Since funct7 is 7-bits, up to 16 curves can be supported simultaneously. We use idx*8 to leave some room for future expansion.

Pairing Extension

Instructions for accelerating optimal Ate pairing depend on a pairing friendly elliptic curve C and associated Fp, Fp2, Fp12 and constant XI: Fp2. Presently only the curves BN254 and BLS12-381 are supported, with pairing_idx(Bn254) = 0 and pairing_idx(Bls12_381) = 1. In the list below, idx denotes pairing_idx(C).

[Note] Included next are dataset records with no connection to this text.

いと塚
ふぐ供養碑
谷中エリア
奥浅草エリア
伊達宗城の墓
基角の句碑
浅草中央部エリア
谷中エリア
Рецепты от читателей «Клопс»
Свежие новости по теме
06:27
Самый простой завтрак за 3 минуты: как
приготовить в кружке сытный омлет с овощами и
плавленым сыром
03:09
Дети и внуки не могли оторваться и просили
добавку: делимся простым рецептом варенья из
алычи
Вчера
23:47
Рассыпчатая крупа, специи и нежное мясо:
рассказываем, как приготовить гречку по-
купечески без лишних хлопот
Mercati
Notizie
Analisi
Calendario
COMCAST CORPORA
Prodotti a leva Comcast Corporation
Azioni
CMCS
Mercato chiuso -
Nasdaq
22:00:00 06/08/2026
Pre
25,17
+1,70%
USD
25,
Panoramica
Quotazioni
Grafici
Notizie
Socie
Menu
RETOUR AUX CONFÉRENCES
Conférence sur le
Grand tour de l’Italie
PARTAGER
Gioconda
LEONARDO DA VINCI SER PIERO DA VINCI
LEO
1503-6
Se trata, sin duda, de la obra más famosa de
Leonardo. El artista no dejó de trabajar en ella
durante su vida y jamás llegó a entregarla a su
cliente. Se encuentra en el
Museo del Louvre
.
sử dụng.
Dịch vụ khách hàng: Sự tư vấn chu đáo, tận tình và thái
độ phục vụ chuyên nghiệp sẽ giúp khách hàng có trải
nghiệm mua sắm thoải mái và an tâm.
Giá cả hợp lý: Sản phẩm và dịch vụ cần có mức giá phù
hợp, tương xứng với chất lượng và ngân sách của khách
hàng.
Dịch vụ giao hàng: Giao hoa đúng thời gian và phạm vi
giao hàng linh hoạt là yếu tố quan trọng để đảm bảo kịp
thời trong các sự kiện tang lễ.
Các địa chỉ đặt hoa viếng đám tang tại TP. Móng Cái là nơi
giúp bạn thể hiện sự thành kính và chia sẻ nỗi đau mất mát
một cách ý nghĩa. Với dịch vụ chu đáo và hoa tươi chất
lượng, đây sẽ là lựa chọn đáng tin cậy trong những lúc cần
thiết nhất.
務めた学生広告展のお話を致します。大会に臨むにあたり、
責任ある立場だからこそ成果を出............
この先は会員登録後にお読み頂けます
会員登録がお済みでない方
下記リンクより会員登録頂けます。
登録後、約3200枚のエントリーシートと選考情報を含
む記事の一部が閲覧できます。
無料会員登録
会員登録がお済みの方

RISC-V Inst	FMT	opcode[6:0]	funct3	funct7	RISC-V description and notes
hint_final_exp	R	0101011	011	`idx*16`	Read `p: Fp` from `[rs1..]_2` and `q: Fp2` from `[rs2..]_2`, then compute `f: Fp12 = multi_miller_loop(p, q)`. Reset the hint stream to equal `hint_final_exp(f) = (residue_witness, scaling_factor): (Fp12, Fp12)` flattened into bytes. `rd` should be `x0`.